_PROBLEM STATEMENT_
Taking the listing below, restate word for word each line from the line with "left ankle: (268, 353, 12)" to the line with "right ankle: (304, 767, 37)", ends included, and stop there.

_MATERIAL TO PROCESS_
▬▬▬▬▬▬▬▬▬▬
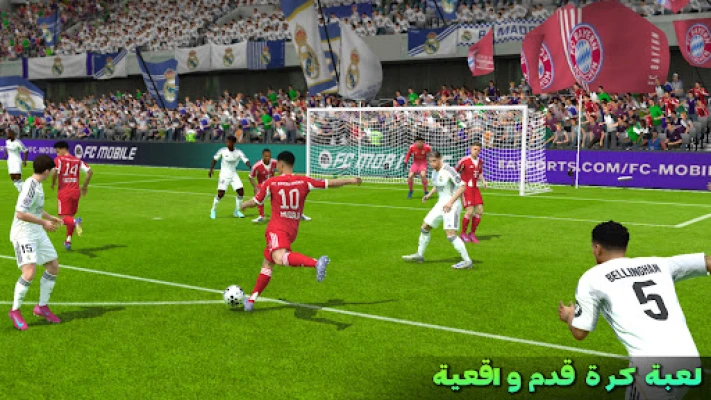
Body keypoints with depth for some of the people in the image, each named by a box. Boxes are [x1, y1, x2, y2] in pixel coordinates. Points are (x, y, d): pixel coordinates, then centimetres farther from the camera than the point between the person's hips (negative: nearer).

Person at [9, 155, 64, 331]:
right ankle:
▬▬▬▬▬▬▬▬▬▬
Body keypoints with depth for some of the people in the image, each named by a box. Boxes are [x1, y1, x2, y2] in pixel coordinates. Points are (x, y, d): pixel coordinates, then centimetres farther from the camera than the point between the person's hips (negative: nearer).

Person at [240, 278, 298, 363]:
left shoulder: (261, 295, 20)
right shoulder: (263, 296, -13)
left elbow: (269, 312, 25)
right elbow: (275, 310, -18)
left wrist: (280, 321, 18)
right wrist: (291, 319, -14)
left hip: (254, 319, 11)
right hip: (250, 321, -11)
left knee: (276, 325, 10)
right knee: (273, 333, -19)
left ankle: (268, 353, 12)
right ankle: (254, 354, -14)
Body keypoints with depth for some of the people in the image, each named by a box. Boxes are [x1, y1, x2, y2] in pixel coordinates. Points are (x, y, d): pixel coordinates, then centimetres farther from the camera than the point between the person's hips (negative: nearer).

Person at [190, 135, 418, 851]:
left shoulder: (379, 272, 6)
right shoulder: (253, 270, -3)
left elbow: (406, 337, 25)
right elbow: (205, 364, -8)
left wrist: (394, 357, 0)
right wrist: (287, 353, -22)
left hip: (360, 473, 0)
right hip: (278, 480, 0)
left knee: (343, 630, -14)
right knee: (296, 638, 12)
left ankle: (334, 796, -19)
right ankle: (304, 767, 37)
▬▬▬▬▬▬▬▬▬▬
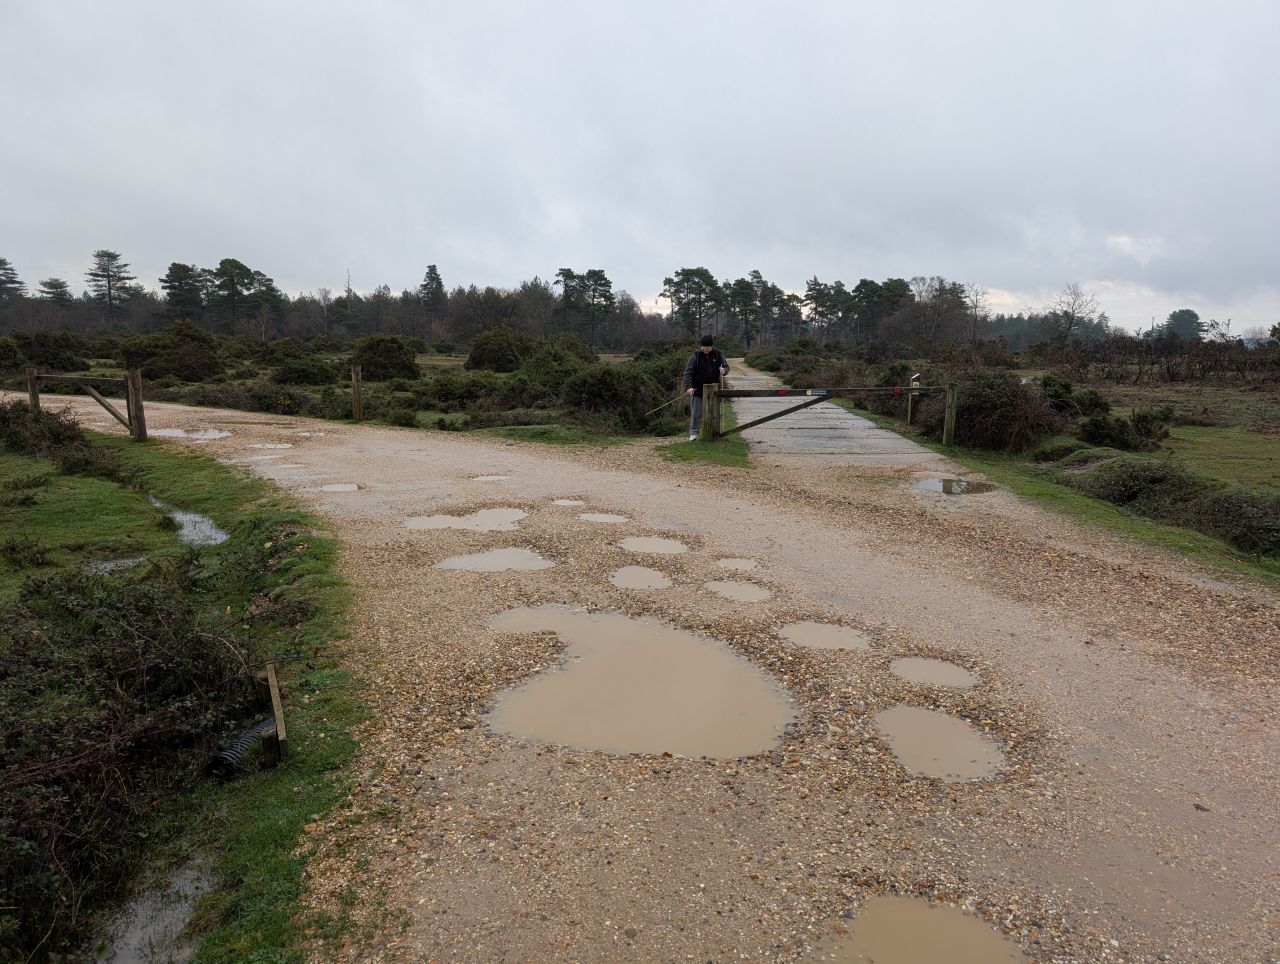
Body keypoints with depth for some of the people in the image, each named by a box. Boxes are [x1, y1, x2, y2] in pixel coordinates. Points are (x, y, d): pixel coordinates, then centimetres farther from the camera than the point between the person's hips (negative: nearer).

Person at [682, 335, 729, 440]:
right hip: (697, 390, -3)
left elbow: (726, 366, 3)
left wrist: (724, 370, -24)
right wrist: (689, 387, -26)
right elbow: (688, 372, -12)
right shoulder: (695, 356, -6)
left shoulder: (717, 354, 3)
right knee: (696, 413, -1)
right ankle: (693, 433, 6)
▬▬▬▬▬▬▬▬▬▬
_EXERCISE RESULT_
left ankle: (268, 353, 12)
right ankle: (254, 354, -14)
Body keypoints with depth for some of the people in the image, each named by a box. Boxes are [x1, y1, x2, y2] in pixel coordinates. Points are (x, y, d): pixel coordinates, then centimetres farther from the camera than the point between the person's hips (negative: nearer).

Person at [190, 135, 418, 851]:
left shoulder: (379, 272, 6)
right shoulder: (253, 270, -3)
left elbow: (406, 337, 25)
right elbow: (205, 364, -8)
left wrist: (394, 357, 0)
right wrist: (287, 353, -22)
left hip: (360, 473, 0)
right hip: (278, 480, 0)
left knee: (343, 630, -14)
right knee: (296, 638, 12)
left ankle: (334, 796, -19)
right ankle: (304, 767, 37)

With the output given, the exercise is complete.